The Japanese government plans to lodge a "strong protest" with China over the incident. Xinjiang's top police official apologized for his mens' violence, while claiming that the reporters were "forcing their way into a military area." This "military area" is of course a public street in Kashgar, in front of a small hotel. The BBC's James Reynolds sent a video report from the spot yesterday, apparently after his own run-in with the law.

A Spanish court has accepted an extension to an ongoing investigation, which began in 2006, into the genocidal policies of China in Tibet. Testimony from three Buddhist monks, including Palden Gyatso, was heard in May. The newly accepted lawsuit denounces the new wave of oppression which began on March 10 this year, showing that "acts of genocide continue to be committed against the Tibetan people." In addition to Defence Minister Liang Guanglie, six other Chinese officials are named.

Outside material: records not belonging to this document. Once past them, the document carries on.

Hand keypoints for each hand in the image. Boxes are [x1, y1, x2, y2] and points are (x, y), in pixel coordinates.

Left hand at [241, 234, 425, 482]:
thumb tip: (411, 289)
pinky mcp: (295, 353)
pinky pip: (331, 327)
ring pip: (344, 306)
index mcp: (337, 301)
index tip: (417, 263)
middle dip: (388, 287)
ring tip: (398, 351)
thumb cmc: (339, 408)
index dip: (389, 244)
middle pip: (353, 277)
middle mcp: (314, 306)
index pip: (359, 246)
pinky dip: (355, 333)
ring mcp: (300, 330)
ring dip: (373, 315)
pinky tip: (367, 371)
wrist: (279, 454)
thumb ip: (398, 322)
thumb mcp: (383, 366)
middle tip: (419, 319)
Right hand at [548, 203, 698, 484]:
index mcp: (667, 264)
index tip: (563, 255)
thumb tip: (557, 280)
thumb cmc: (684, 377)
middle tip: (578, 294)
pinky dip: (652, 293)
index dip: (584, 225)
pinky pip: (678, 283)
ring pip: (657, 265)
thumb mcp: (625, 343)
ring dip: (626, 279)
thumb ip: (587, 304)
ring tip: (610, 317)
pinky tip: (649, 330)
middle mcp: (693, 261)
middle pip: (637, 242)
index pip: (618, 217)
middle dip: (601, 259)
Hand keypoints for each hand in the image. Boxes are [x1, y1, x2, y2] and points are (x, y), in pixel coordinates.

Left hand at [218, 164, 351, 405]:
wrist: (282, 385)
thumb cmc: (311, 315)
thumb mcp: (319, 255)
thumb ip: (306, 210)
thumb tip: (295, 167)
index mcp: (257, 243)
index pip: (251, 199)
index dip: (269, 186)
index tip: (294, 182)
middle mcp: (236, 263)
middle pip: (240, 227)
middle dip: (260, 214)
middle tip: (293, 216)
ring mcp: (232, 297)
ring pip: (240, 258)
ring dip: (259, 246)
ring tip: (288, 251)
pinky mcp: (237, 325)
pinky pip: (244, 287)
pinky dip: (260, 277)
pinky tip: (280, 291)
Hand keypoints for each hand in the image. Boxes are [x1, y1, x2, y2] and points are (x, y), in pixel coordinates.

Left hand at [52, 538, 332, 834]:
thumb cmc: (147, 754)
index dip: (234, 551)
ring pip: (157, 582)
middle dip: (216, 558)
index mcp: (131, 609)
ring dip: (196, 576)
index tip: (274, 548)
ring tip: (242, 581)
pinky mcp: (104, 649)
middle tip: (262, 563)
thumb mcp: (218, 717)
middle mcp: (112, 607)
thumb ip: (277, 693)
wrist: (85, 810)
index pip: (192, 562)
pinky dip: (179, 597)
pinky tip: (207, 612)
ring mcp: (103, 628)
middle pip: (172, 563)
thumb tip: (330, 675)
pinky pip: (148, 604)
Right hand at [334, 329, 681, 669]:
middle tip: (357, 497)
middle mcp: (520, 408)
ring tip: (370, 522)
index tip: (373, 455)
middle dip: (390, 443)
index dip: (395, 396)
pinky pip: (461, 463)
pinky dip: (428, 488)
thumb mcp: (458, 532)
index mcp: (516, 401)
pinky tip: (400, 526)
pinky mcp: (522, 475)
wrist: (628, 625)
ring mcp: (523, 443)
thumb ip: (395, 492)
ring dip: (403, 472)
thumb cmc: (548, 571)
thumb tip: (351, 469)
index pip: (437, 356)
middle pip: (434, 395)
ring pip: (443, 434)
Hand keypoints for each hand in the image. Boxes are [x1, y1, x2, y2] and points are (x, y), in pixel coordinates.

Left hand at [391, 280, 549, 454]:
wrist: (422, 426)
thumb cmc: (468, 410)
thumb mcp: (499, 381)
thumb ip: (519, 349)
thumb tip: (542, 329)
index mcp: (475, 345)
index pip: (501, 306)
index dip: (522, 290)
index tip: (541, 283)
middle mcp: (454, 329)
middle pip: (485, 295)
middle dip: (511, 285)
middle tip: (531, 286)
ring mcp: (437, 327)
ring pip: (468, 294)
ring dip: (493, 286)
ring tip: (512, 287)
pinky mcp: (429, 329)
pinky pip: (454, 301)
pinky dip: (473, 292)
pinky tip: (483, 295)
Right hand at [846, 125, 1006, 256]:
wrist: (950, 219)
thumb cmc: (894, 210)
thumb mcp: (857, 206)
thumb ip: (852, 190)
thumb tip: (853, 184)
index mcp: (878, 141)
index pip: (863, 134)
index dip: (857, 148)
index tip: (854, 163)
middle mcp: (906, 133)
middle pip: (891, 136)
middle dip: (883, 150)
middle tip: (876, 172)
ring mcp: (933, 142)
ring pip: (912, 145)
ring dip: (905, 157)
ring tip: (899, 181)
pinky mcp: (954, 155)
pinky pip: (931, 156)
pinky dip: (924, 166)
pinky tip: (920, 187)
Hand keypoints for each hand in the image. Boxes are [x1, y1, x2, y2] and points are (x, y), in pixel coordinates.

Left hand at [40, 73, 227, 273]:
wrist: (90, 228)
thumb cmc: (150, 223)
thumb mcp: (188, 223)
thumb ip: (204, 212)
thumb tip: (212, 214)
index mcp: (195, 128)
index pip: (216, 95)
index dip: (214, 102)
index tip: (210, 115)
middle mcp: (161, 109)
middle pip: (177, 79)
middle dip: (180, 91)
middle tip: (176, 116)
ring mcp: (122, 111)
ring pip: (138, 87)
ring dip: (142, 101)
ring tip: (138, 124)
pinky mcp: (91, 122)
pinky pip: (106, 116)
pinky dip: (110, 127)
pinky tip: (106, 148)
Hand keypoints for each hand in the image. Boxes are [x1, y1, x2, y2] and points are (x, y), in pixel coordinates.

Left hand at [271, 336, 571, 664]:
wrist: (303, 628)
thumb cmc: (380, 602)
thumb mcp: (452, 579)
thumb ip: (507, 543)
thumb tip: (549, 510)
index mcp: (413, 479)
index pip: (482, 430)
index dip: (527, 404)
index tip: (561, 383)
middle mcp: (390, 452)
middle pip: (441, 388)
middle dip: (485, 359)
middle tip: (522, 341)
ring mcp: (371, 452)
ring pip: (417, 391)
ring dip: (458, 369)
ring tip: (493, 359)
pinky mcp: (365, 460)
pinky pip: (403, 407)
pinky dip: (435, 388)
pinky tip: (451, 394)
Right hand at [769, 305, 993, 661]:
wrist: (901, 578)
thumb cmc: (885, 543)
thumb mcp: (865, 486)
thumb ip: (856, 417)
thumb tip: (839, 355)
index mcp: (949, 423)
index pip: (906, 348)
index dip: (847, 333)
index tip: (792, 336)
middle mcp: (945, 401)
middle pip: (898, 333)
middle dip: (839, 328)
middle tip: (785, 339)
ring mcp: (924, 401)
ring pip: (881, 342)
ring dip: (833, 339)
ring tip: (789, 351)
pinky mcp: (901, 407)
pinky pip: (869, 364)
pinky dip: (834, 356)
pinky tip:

Other Chinese officials named in the suit were Minister for State Security Geng Huichang, Communist Party Secretary in Tibet Zhang Qingli, Politburo member Wang Lequan, Ethnic Affairs Commission head Li Dezhu, People's Liberation Army Commander in Lhasa General Tong Guishan and Zhang Guihua, political commissar in the Chengdu military command.
The complaint was filed by Spain's Tibet Support Committee and two other Tibetan groups.